── TEXT EXCERPT ──
A garbage disposal installation is one of those jobs that sits right at the edge of what most homeowners can handle. If you’re replacing an existing unit — same sink, same drain setup, existing electrical outlet already under the cabinet — this is a doable weekend project. If you’re installing a disposal where none existed before, or if there’s no outlet under your sink, you’re looking at a job that needs professional assessment before you commit.

This guide walks through the replacement workflow: removing an old disposal and installing a new one in the same location. I’ve done this three times in my own house, and the job takes about 45 minutes once you know the sequence. The hardest part isn’t the wrench work — it’s knowing when to stop and make a phone call.

What you’ll need

Tools:

  • Adjustable wrench (8–12 in.)
  • Screwdriver set (Phillips and flat-head)
  • Hex wrench or Allen key (usually included with new disposal)
  • Flashlight or headlamp
  • Bucket (for catching water)
  • Putty knife (for scraping old sealant)
  • Work gloves (leather recommended)

Materials:

  • New garbage disposal unit (3/4–1 HP for most households)
  • Plumber’s putty or silicone sealant (confirm compatibility with your sink material)
  • Fiber gasket and backup ring (usually included with new unit)
  • Drain coupling and rubber washer (check old unit’s outlet size first)

Prerequisites:

  • Existing garbage disposal already installed (if this is a first-time install, see “When to call a professional” below)
  • Electrical outlet under the sink (if absent, call an electrician first)
  • Basic comfort working with plumbing connections

Before you start

Turn off the power. Flip the circuit breaker that controls the kitchen outlet. Don’t rely on just flipping the disposal switch to “off” — you need the breaker flipped. Verify power is off by attempting to turn on the disposal switch; nothing should happen.
───
TASK 1: Please rewrite the disposal guide starting at the words "This guide walks" and stopping after "with new disposal)", with "Adjustable wrench" changed to "Pipe wrench".
TASK 2: According to the disposal guide, how long does the replacement job take once you know the sequence?
── AVAILABLE DATA ──
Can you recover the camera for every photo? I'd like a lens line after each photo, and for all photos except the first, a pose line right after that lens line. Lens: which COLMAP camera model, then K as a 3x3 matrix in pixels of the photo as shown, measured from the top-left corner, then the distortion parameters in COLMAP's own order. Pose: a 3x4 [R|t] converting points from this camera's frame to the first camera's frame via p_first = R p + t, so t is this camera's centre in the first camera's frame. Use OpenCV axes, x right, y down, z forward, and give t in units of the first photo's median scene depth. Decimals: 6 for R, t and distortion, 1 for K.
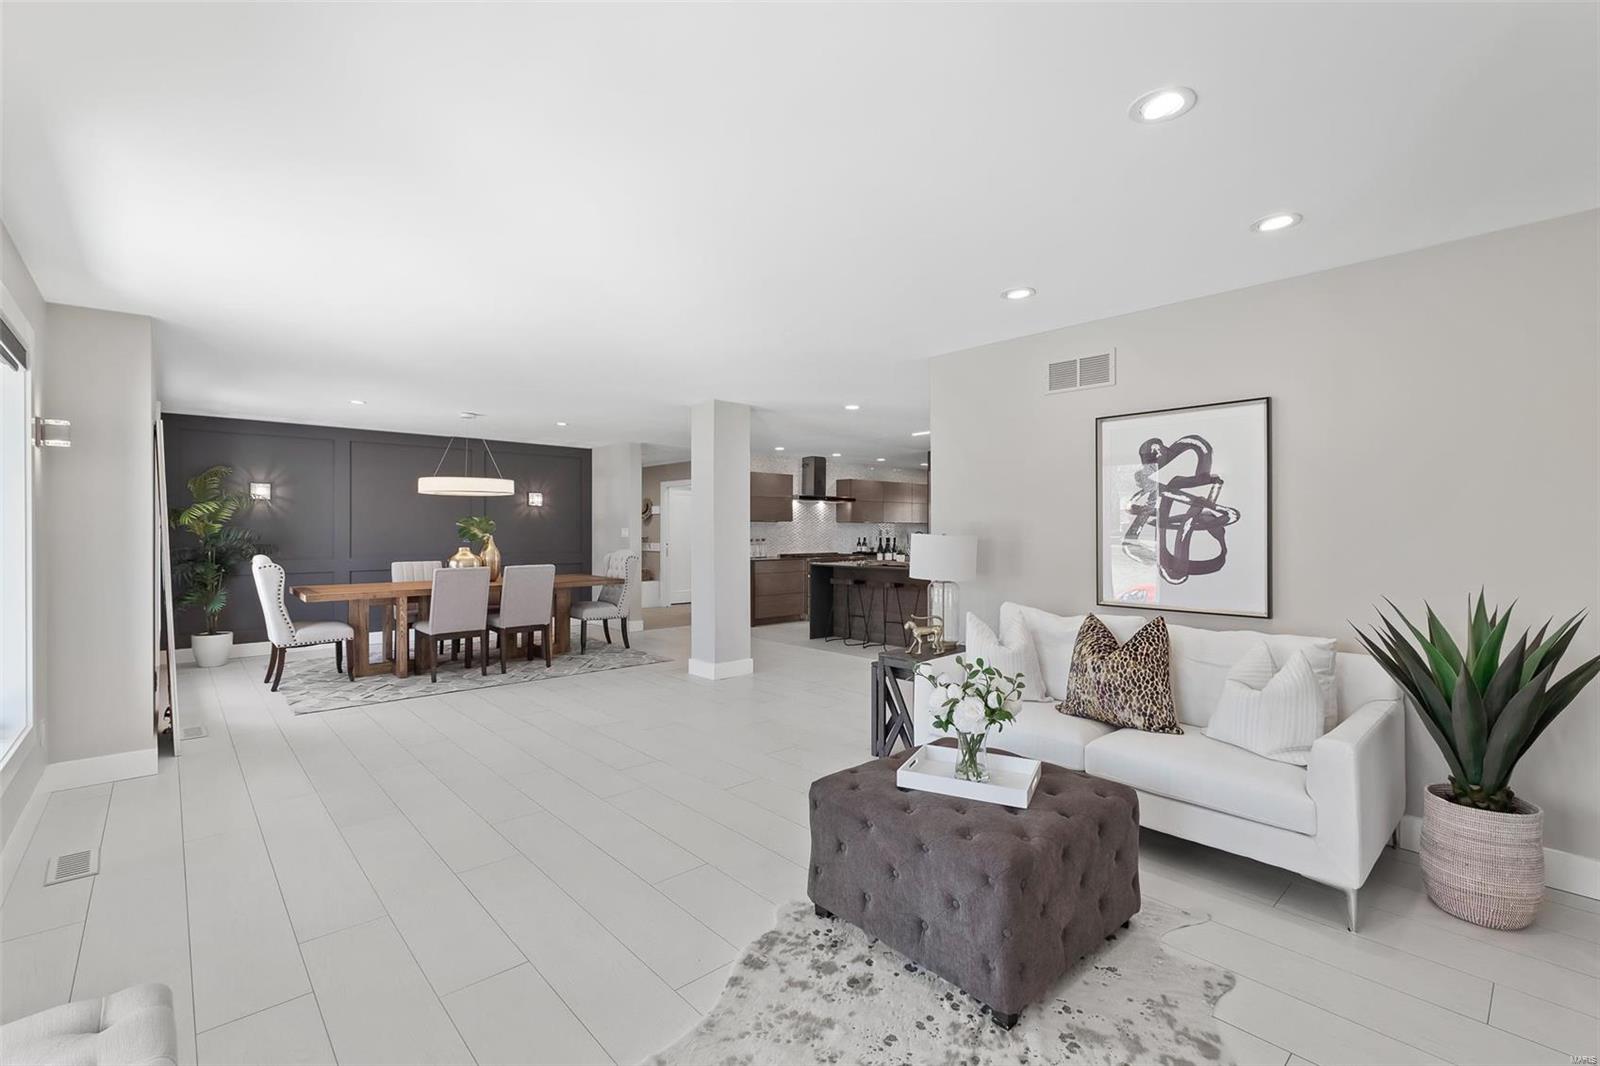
lens RADIAL K [[712.1, 0, 802.0], [0, 712.1, 536.0], [0, 0, 1]] dist [0.001448, 0.000275]
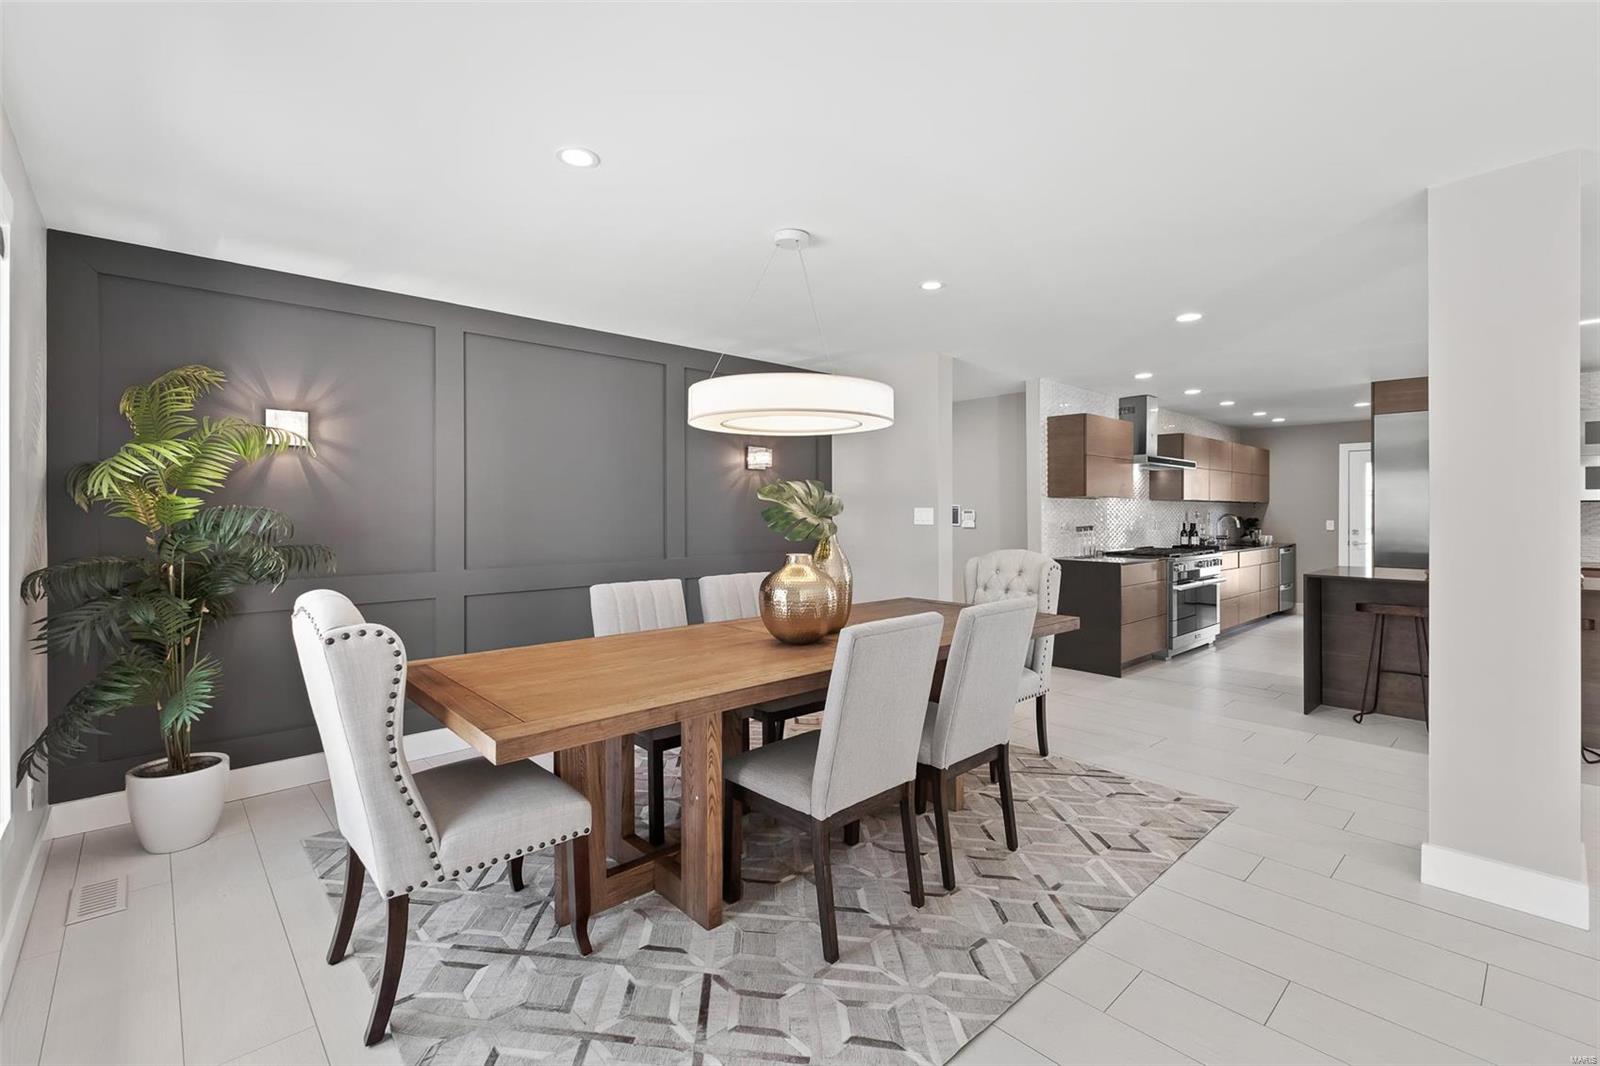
lens RADIAL K [[712.1, 0, 797.5], [0, 712.1, 520.6], [0, 0, 1]] dist [0.001448, 0.000275]
pose [[0.999938, -0.000857, 0.011103, -0.473527], [0.000810, 0.999991, 0.004258, -0.005141], [-0.011107, -0.004249, 0.999929, 0.583799]]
───
WRITTEN SOLUTION 1:
This guide walks through the replacement workflow: removing an old disposal and installing a new one in the same location. I’ve done this three times in my own house, and the job takes about 45 minutes once you know the sequence. The hardest part isn’t the wrench work — it’s knowing when to stop and make a phone call.

What you’ll need

Tools:

  • Pipe wrench (8–12 in.)
  • Screwdriver set (Phillips and flat-head)
  • Hex wrench or Allen key (usually included with new disposal)

WRITTEN SOLUTION 2: About 45 minutes.